**Task to complete:** Tally up the lines below containing the string "Recipes", then write the number alone.

[Records to process — start]

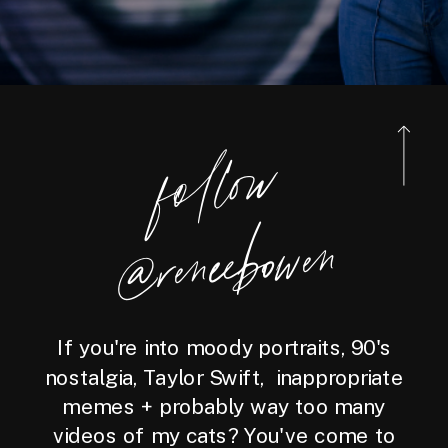
foll
o
w
@reneebo
wen
If you're into moody portraits, 90's
nostalgia, Taylor Swift, inappropriate
memes + probably way too many
videos of my cats? You've come to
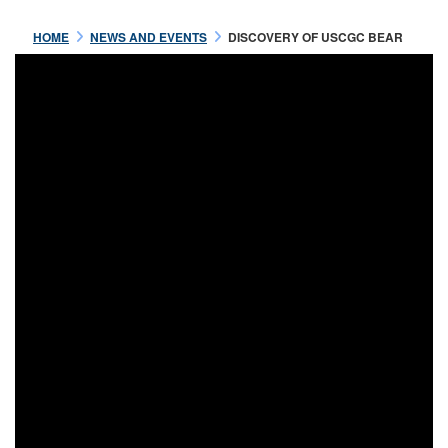
HOME
NEWS AND EVENTS
DISCOVERY OF USCGC BEAR
Jul 16 2021
OFFICERS OF THE USRC
BEAR
READ MORE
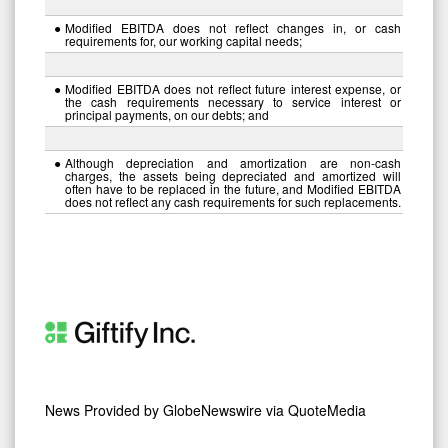
●
Modified EBITDA does not reflect changes in, or cash
requirements for, our working capital needs;
●
Modified EBITDA does not reflect future interest expense, or
the cash requirements necessary to service interest or
principal payments, on our debts; and
●
Although depreciation and amortization are non-cash
charges, the assets being depreciated and amortized will
often have to be replaced in the future, and Modified EBITDA
does not reflect any cash requirements for such replacements.
News Provided by
GlobeNewswire via QuoteMedia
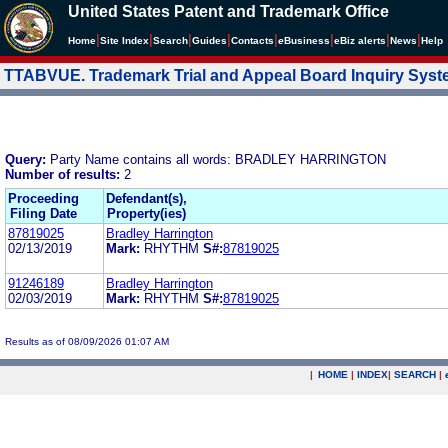
United States Patent and Trademark Office
|
|
|
|
|
|
|
|
Home
Site Index
Search
Guides
Contacts
e
Business
eBiz alerts
News
Help
TTABVUE. Trademark Trial and Appeal Board Inquiry Sys
Query:
Party Name contains all words: BRADLEY HARRINGTON
Number of results:
2
Proceeding
Defendant(s),
Filing Date
Property(ies)
87819025
Bradley Harrington
02/13/2019
Mark:
RHYTHM
S#:
87819025
91246189
Bradley Harrington
02/03/2019
Mark:
RHYTHM
S#:
87819025
Results as of 08/09/2026 01:07 AM
|
HOME
|
INDEX
|
SEARCH
|
.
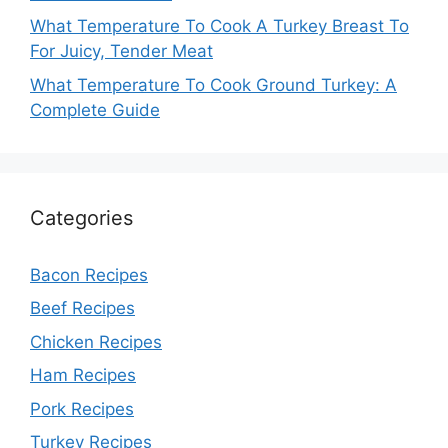
What Temperature To Cook A Turkey Breast To
For Juicy, Tender Meat
What Temperature To Cook Ground Turkey: A
Complete Guide
Categories
Bacon Recipes
Beef Recipes
Chicken Recipes
Ham Recipes
Pork Recipes
Turkey Recipes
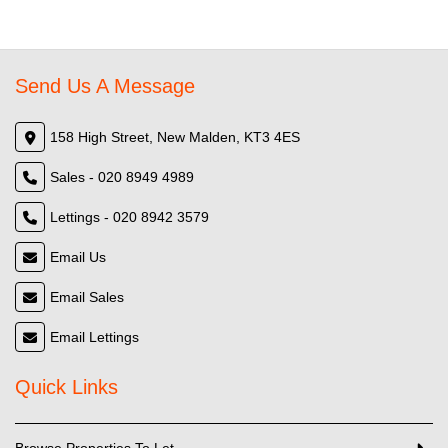
Send Us A Message
158 High Street, New Malden, KT3 4ES
Sales - 020 8949 4989
Lettings - 020 8942 3579
Email Us
Email Sales
Email Lettings
Quick Links
Browse Properties To Let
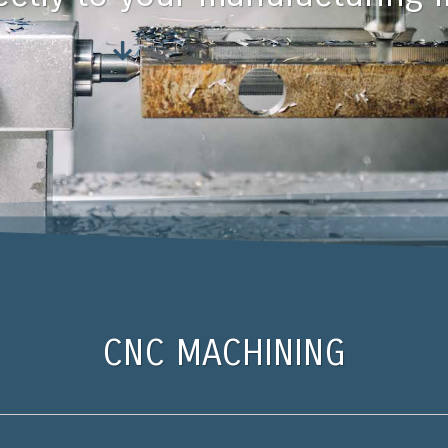
CNC MACHINING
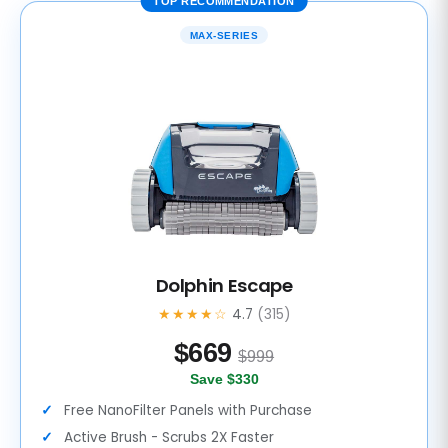
TOP RECOMMENDATION
MAX-SERIES
Dolphin Escape
★★★★☆
4.7
(315)
$
669
$999
Save $330
Free NanoFilter Panels with Purchase
Active Brush - Scrubs 2X Faster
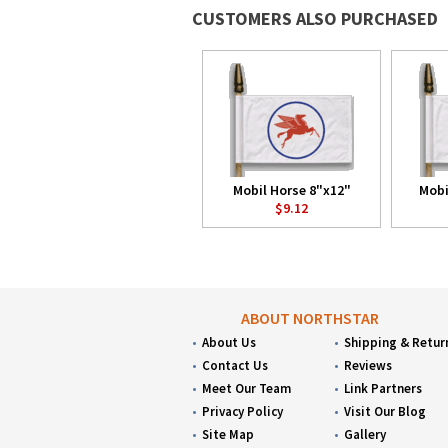
CUSTOMERS ALSO PURCHASED
Mobil Horse 8"x12"
Mobi
$9.12
ABOUT NORTHSTAR
About Us
Shipping & Retur
Contact Us
Reviews
Meet Our Team
Link Partners
Privacy Policy
Visit Our Blog
Site Map
Gallery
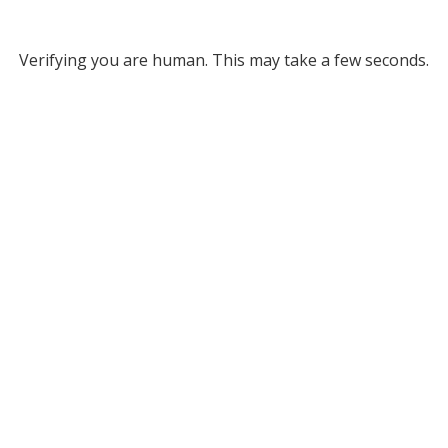
Verifying you are human. This may take a few seconds.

[Records to process — finish]

**Reply:** 6